Late last year, the administration earmarked a huge budgetary sum to make greater use of information and telecommunication technology at elementary and junior high schools. The policy measure raised many questions, including whether teachers had the necessary knowledge and skills to deal with the tasks involved.
Few would dispute the need to allocate more policy resources to education. The Abe administration deserves credit for tackling some important education policy challenges that had long been avoided.
But it failed to offer adequate explanations about these proposals to the public.
As for free higher and early childhood education, there was little in-depth, educated debate on some key issues. One question is whether this idea should be carried out through a universal program that also covers high-income families or if it should be focused on supporting the needy so that the resulting budget savings can be used for other programs as part of efforts to narrow disparities and promote social justice.
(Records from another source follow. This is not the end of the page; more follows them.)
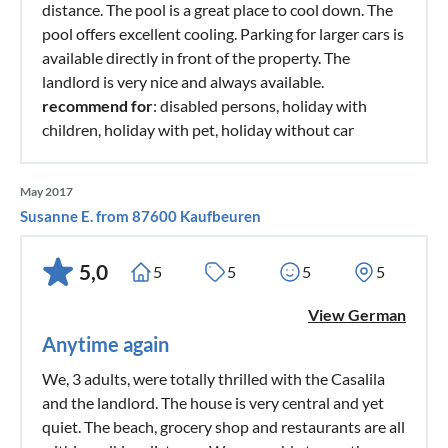
distance. The pool is a great place to cool down. The
pool offers excellent cooling. Parking for larger cars is
available directly in front of the property. The
landlord is very nice and always available.
recommend for
: disabled persons, holiday with
children, holiday with pet, holiday without car
May 2017
Susanne E. from 87600 Kaufbeuren
5,0
5
5
5
5
View German
Anytime again
We, 3 adults, were totally thrilled with the Casalila
and the landlord. The house is very central and yet
quiet. The beach, grocery shop and restaurants are all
The Abe administration’s reluctance to engage in mature, thoughtful debate on policy issues showed utter disrespect for experts’ viewpoints.
Abe abruptly announced his request for schools around the country to close without seeking the counsel of epidemiologists or educators.
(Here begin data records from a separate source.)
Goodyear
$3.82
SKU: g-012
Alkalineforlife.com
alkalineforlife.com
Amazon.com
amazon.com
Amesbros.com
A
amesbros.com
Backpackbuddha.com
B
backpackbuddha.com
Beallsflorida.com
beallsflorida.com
As a step to reform the university entrance examination system, the administration tried to hastily introduce English skills tests offered by private-sector operators despite warnings from experts that the plan was flawed. Universities and high schools voiced strong opposition and the administration was forced to drop the plan at the last moment.
All these initiatives caused considerable stress and bewilderment among children, students, parents and schools and had a lasting effect on school education in this nation.
The policy snafus should be blamed on the administration’s inability to pay careful attention to the realities of the people involved and foresee the consequences of such radical steps.
For a while after the second Abe administration was inaugurated at the end of 2012, it showed a strong propensity to tighten state control over education. The government revised the standards for the education ministry’s screening of school textbooks, insisting that they include descriptions of territorial disputes and other political issues that are in line with the government’s positions.
This heavy-handed, authoritarian approach was completely at odds with the basic principles of the ministry’s official guidelines for school curriculums, which stress the importance of giving students opportunities to learn about diverse views and information to help them develop the ability to think for themselves.
The Abe administration also devoted much effort to establishing a top-down decision-making system. In one symbolic example of this undertaking, the administration tampered with the local education board system to enhance the related powers of local government chiefs.
The administration showed scant interest in protecting political neutrality and freedom in education through a restrained policy stance based on lessons from the wartime militarist education. It also revised the law to expand the powers of university presidents.
Embodying the administration’s top-down policymaking approach is the Council for the Implementation of Education Rebuilding, which was set up as a personal advisory panel for the prime minister.
The panel promoted a set of policy initiatives that reflect the administration’s education policy agenda, such as upgrading ethics to the status as a formal subject at school.
The education ministry’s long-established Central Council for Education has degenerated into a body whose only job is to develop specific plans based on the policy principles adopted by the prime minister’s advisory panel. The council’s power to promote diverse values through education policy has been significantly weakened.
Policies, however, do not produce benefits unless they are rooted in expert knowledge and the views and opinions of people actually working to implement. Unilateral instructions or casual ideas coming from higher-ups simply don’t work.
This is the principal moral of the sad spectacle of education policy debacles stemming from the Abe administration’s nearly eight years in power.